Notícia foi tuitada pelo vice-primeiro-ministro turco, Bulent Arinc

Roma, (Zenit.org) | 345 visitas

A Assembleia das Fundações, o mais alto órgão deliberativo que gere os bens das comunidades religiosas minoritárias na Turquia, decidiu que a posse das terras do histórico mosteiro de Mor Gabriel deve ser restituída à comunidade cristã sírio-ortodoxa.
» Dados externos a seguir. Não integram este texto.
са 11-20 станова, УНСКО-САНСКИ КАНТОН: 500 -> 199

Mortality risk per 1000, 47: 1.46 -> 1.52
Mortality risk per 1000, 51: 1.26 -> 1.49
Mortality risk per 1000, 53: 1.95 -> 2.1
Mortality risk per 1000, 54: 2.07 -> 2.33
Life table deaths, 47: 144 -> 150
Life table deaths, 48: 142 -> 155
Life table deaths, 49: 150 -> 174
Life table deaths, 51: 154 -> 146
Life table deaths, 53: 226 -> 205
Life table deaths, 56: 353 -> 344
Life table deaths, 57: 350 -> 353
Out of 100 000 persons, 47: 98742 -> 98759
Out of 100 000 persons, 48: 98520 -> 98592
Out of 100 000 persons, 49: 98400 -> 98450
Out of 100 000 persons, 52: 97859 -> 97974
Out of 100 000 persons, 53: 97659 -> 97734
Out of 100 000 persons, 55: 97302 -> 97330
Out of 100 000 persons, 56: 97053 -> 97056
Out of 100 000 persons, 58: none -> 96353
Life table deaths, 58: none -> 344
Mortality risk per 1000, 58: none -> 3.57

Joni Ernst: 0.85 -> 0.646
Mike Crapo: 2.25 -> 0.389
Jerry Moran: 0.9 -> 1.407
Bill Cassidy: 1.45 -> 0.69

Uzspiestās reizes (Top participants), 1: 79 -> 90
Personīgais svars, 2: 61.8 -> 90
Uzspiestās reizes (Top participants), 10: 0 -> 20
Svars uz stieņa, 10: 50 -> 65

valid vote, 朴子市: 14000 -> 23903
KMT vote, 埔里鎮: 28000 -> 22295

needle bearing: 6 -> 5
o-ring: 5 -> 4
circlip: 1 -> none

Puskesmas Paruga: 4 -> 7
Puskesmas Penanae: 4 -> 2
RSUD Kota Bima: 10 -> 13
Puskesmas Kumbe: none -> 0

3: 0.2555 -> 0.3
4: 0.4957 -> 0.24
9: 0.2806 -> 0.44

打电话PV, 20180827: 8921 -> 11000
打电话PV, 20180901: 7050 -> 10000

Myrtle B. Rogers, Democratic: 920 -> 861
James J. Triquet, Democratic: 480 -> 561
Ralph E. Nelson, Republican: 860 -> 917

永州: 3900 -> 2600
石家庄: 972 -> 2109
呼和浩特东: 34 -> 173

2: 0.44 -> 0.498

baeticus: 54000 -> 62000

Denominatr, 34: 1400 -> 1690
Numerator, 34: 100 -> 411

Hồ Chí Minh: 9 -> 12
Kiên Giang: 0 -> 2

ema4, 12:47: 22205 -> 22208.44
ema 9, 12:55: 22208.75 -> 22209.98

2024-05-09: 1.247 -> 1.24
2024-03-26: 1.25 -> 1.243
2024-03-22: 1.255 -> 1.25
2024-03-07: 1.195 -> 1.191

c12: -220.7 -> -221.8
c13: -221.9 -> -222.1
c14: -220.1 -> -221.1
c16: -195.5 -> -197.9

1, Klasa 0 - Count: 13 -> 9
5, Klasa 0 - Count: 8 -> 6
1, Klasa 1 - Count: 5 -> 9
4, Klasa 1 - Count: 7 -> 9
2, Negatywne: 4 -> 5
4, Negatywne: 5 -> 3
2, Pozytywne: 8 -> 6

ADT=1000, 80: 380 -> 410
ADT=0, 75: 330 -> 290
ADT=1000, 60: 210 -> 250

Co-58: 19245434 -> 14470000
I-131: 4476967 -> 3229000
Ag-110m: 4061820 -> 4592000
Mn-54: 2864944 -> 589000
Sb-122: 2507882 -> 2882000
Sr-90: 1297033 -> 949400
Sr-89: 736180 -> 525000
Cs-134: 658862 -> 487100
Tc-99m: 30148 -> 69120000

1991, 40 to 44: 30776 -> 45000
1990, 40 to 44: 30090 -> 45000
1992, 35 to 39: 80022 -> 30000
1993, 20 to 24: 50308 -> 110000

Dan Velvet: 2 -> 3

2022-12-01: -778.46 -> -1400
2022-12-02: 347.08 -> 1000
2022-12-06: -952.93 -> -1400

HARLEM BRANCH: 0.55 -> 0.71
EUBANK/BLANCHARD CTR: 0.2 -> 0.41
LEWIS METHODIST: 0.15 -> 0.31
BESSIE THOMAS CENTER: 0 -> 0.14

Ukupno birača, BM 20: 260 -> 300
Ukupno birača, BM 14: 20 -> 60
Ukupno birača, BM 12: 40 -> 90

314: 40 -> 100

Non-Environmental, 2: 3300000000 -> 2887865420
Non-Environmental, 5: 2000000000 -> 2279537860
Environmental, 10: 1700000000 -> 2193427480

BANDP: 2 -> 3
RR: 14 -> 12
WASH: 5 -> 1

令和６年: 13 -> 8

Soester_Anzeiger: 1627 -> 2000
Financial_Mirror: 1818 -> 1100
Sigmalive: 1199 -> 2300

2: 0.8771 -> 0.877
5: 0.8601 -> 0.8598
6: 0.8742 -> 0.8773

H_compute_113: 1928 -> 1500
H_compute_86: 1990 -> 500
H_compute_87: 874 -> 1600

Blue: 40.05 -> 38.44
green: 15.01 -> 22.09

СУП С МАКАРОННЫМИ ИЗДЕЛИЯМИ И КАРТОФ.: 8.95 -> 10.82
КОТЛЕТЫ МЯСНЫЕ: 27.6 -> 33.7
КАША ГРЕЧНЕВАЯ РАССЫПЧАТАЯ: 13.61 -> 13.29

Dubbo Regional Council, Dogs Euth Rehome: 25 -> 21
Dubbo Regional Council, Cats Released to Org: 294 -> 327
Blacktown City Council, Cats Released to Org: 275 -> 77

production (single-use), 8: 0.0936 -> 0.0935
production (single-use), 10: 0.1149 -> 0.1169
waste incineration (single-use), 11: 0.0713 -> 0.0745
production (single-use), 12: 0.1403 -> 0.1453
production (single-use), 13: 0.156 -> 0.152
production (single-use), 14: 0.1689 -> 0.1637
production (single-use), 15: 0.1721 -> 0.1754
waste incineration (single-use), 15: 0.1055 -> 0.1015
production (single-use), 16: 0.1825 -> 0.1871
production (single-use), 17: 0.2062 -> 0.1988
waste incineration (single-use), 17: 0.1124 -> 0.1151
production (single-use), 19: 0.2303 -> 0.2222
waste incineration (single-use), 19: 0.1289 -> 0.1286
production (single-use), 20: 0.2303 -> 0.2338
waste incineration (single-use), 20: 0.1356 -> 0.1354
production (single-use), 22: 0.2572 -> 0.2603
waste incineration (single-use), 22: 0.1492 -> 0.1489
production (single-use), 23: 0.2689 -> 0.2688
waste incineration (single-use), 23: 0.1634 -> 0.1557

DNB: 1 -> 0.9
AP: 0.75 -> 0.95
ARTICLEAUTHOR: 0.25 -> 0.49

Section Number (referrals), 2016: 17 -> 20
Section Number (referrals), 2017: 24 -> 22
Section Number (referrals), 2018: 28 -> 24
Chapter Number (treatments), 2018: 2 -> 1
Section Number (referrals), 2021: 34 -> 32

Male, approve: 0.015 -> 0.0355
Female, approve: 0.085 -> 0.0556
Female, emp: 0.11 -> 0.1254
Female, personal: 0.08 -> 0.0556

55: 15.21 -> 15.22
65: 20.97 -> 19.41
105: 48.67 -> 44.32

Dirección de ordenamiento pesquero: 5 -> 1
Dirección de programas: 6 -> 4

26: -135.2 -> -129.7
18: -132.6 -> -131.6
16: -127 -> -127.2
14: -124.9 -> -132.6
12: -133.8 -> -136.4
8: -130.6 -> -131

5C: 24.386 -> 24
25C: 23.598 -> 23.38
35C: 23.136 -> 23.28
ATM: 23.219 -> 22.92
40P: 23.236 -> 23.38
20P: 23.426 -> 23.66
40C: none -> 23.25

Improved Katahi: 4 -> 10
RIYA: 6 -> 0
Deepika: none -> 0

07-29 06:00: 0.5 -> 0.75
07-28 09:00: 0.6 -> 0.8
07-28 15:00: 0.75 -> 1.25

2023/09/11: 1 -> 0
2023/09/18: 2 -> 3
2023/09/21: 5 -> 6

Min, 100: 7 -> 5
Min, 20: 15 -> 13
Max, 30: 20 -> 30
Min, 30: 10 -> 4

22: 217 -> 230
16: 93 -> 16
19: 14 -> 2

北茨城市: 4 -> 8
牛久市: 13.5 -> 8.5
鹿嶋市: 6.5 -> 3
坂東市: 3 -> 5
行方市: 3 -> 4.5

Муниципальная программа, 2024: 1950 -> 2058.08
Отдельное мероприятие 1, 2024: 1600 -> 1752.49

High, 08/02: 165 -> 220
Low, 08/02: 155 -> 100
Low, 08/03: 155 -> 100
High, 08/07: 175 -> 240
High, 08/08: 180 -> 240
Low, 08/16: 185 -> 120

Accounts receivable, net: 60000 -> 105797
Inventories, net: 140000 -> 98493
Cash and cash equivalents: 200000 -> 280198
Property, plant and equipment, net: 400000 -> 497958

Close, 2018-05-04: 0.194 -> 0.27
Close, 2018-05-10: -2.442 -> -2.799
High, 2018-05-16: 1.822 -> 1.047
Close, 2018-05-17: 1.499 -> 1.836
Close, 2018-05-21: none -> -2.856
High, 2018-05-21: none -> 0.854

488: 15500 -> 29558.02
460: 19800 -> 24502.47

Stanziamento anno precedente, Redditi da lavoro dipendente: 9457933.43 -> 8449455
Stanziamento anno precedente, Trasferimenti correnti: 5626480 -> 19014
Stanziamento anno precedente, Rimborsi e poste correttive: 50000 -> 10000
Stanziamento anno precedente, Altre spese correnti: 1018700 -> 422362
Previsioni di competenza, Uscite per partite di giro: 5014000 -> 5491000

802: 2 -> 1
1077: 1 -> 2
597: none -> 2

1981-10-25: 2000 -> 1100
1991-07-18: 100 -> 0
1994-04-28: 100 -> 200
O vice-primeiro-ministro turco, Bulent Arinc, tuitou pessoalmente a notícia no final da reunião que decidiu pela restituição.

De acordo com fontes turcas consultadas pela agência Fides, o diretor geral da Assembleia das Fundações, Aidan Nertem, confirmou que o registro de transferência de propriedade poderá ser autorizado sem quaisquer problemas. No ano passado, o Supremo Tribunal do país negou provimento ao recurso de uma fundação siríaca que pedia recuperar a posse do mosteiro, então considerado propriedade do Estado.

O mosteiro de Mor Gabriel, fundado em 397, se localiza no planalto central de Tur Abdin, na província de Mardin. É o mais antigo mosteiro sírio-ortodoxo em atividade até os nossos dias. A devolução à comunidade sírio-ortodoxa dos 244 mil metros quadrados de terrenos ligados ao mosteiro representa a maior restituição de bens ordenada pela Turquia em favor de grupos religiosos minoritários, em termos de extensão de terras.

Recentemente, a comunidade ortodoxa siríaca também viu reconhecido pelo governo turco o direito a fundar escolas em que as crianças da comunidade possam ser educadas na sua língua materna.

A sede do patriarcado sírio-ortodoxo de Antioquia no século XIII tinha sido estabelecida perto de Mardin, no mosteiro de Mor Hananyo, e ali permaneceu até 1933, quando foi transferida para a Síria (primeiro para a cidade de Homs e depois para a capital do país, Damasco).

De acordo com vários observadores, a recente estratégia das autoridades turcas de dar atenção aos cristãos sírios teria como objetivo promover o "retorno" da sede patriarcal sírio-ortodoxa da Síria para a Turquia.